Arsénio Pires - Porto

Caro Gaudêncio:

Fico feliz por saber que tudo está bem com a tua saúde. Isso é o que verdadeiramente importa!

Quanto ao silêncio da bancada, espero que o mesmo não se deva ao facto de, mais uma vez, aqui se ter focado o tema tabu do comunismo. Acontece o mesmo na nossa sociedade portuguesa e nalgumas outras em igual estádio de evolução. A lei do PREC que vociferava "Quem é anticomunista é fascista!" já não serve em lugar nenhum do mundo!

Continuo a não confundir pessoas com ideologias. Quero que fique bem claro. Nós não somos as nossas ideologias ou crenças. Nós somos os mesmos ao longo do tempo; as nossas ideologias ou crenças é que podem mudar. Infelizmente, esta separação urgente e necessária, parece não ter ainda entrado em muitas cabeças.

Será por isso que ficámos só nós os dois em campo? Quero crer que não. Talvez o pesado silêncio dos nossos companheiros se deva a uma espécie de colonoscopia que remonta ao tempo em que mais nos orientavam para ouvir do que para intervir!

Naquele tempo, estava tudo feito. Os dogmas estavam completos e à mão. Era só servi-los em rigoroso silêncio!

Que assim seja!

2011-03-10

António Gaudêncio - Lisboa

Amigo Arsénio

Sobre esta nossa conversa vamos ficar por aqui porque, em parte, alinho na tua maneira de pensar. E também concordo que, na prática, o pensamento de Saramago já estava a muitos quilómetros do nosso dinossáurico P C português.

Creio que J. Cristo foi, presumivelmente,  um dos primeiros comunistas e a forma de viver das comunidades cristãs dos primeiros tempos são o exemplo de um comunismo bem aplicado na prática. Mas falaremos disso um qualquer dia em que nos encontremos.

Sobre a saúde já tenho boas notícias para anunciar porque, na segunda feira passada, dia 7, para acabar com as dúvidas, fiz uma colonoscopia num hospital e os resultados foram totalmente satisfatórios. Por issso, agradeço cordialmente, as preocupações que os amigos me manifestaram neste capítulo.

Esta-me a desassossegar o facto de, nos últimos dias, termos açambarcado o palco e de ninguém nos ter interrompido.

Estará tudo morto??????       

2011-03-09

Arsénio Pires - Porto

Meu caro Gaudêncio:

A falar é que a gente, às vezes, se entende.

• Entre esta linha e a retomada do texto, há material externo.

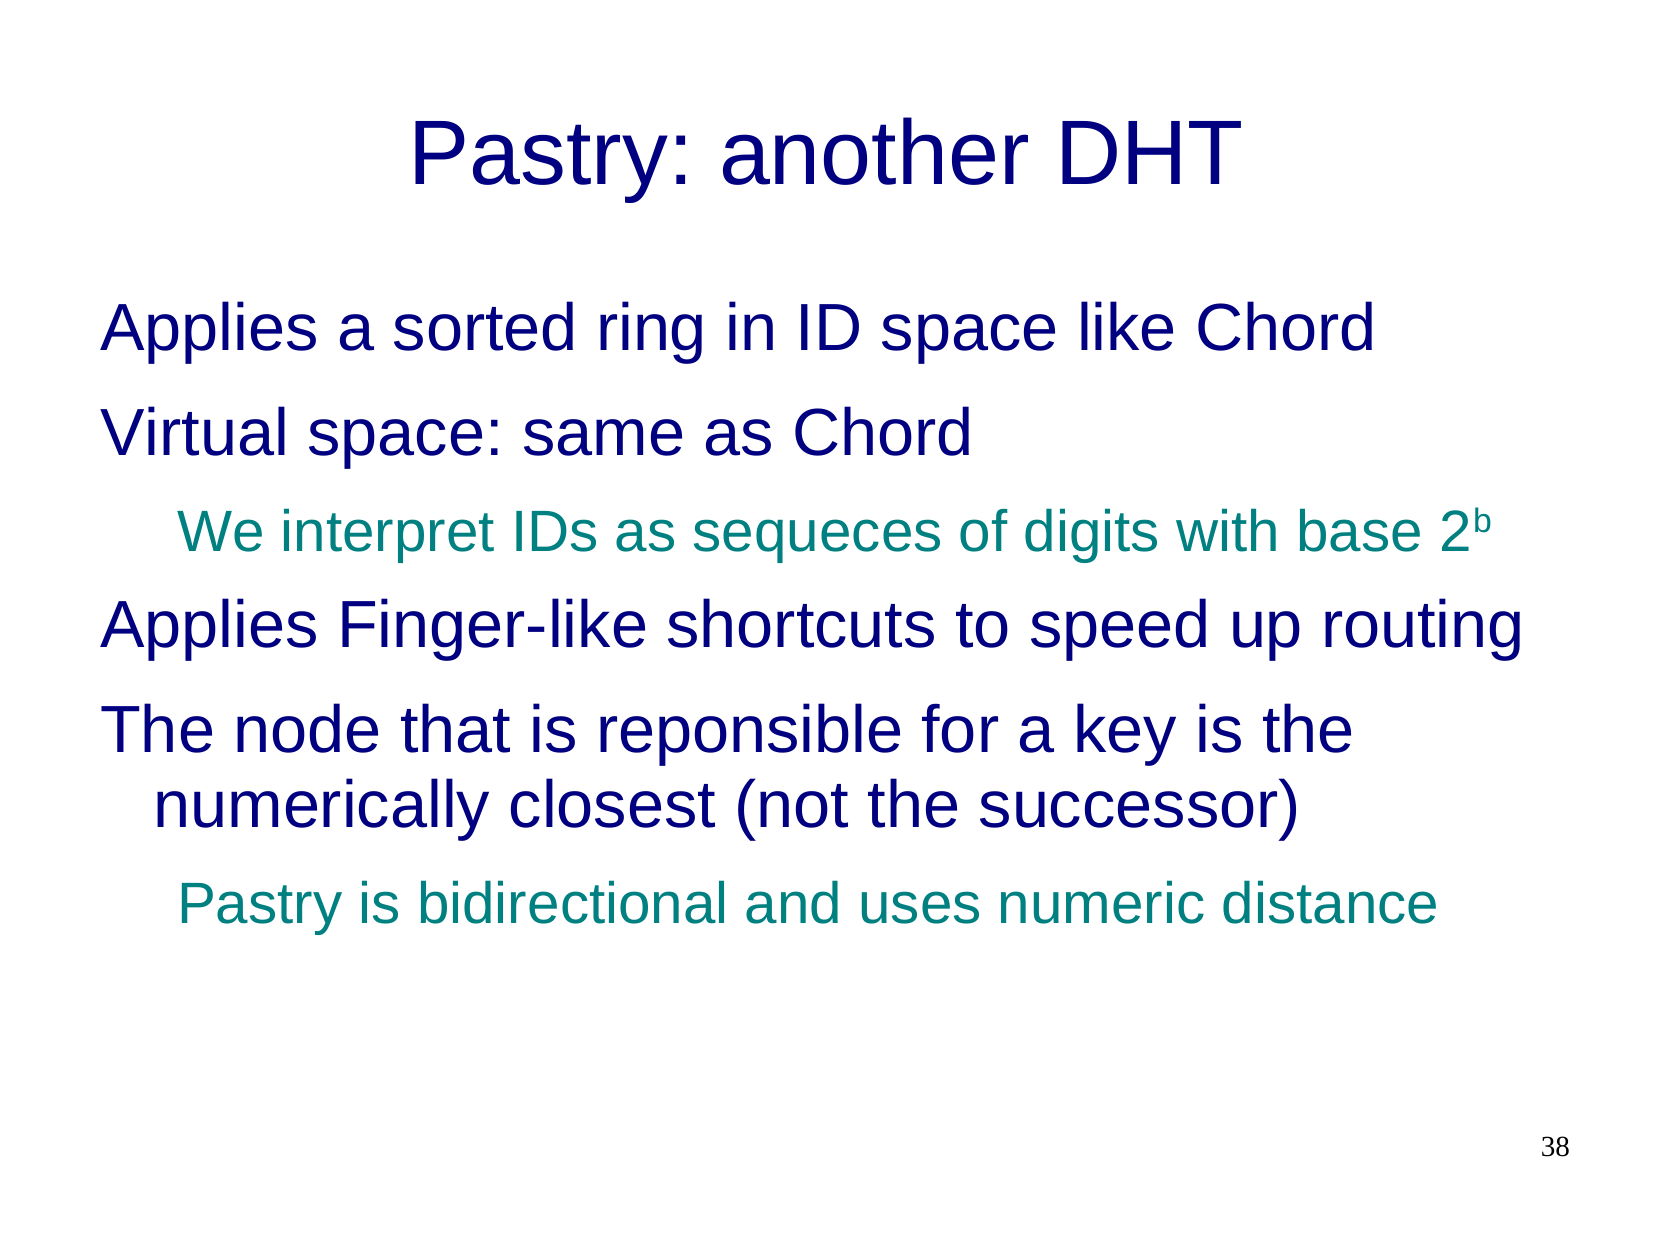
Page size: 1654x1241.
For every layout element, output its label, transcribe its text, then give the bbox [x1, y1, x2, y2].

E ainda bem que nós nos entendemos.

Se eu me alegrei porque, com o Saramago, morreu um pouco do comunismo, com a morte dele fiquei muito triste e mais pobre porque morreu um grande escritor e cultivador da nossa língua.

A alegria pelo pouco que nele morreu não compensa a tristeza pelo muito que, na morte dele, deixou de existir.

Era isto que queria dizer.

Para além de pensar que ele estava muito acima da mediocridade vigente no Partido Comunista Português.

Se quase todos os homens merecem ser eternos, José Saramago (como o nosso Zeca Afonso) nunca deveria ter morrido.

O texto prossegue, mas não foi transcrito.